Remember that a person under the law includes more than just humans. Corporations, trusts, estates and other legal constructs are also persons.

That’s one of the reason “phishing” scams work so well. It is almost as easy to steal the shared secrets that secure our institutions as it is to steal critical secrets relating to human identity. Why? Because, at some point, critical “shared secrets” can be gleaned from the humans who control access to the corporation’s databases. The best “Nested ID” strategy can be unraveled pretty quickly.

And the two attacks can be used together. One simple case is the formatting of an HTML email. When it “comes from your bank,” you may or may not fall for it (depending on your level of sophistication which statistically works against older, more valuable targets).
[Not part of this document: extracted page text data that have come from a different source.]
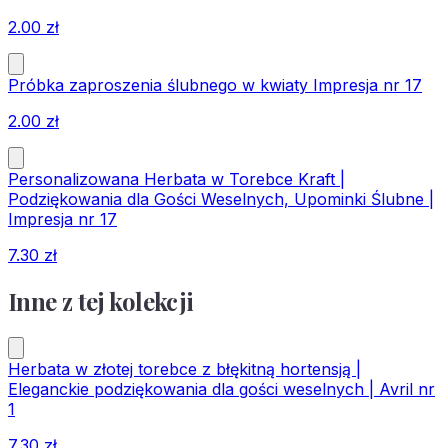
2.00
zł
Próbka zaproszenia ślubnego w kwiaty Impresja nr 17
2.00
zł
Personalizowana Herbata w Torebce Kraft |
Podziękowania dla Gości Weselnych, Upominki Ślubne |
Impresja nr 17
7.30
zł
Inne z tej kolekcji
Herbata w złotej torebce z błękitną hortensją |
Eleganckie podziękowania dla gości weselnych | Avril nr
1
7.30
zł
But how about that $50 reward promotion from “Amazon Rewards” for being such a good customer? “How about you play with my 1-click button for a few hours…” Still feeling bulletproof?

The point of this post is not to scare you silly but to set the stage for what is coming next…the Device Identity Model. While it sounds like a version of “Skynet”, it actually means that persons (human and corporate) will be able to leverage devices and recent innovations (which I will describe in the next post) to establish and manage control over identity to a degree not thought possible today. Identity thieves will still exist in the new world but one’s individual ability to thwart their efforts will increase exponentially.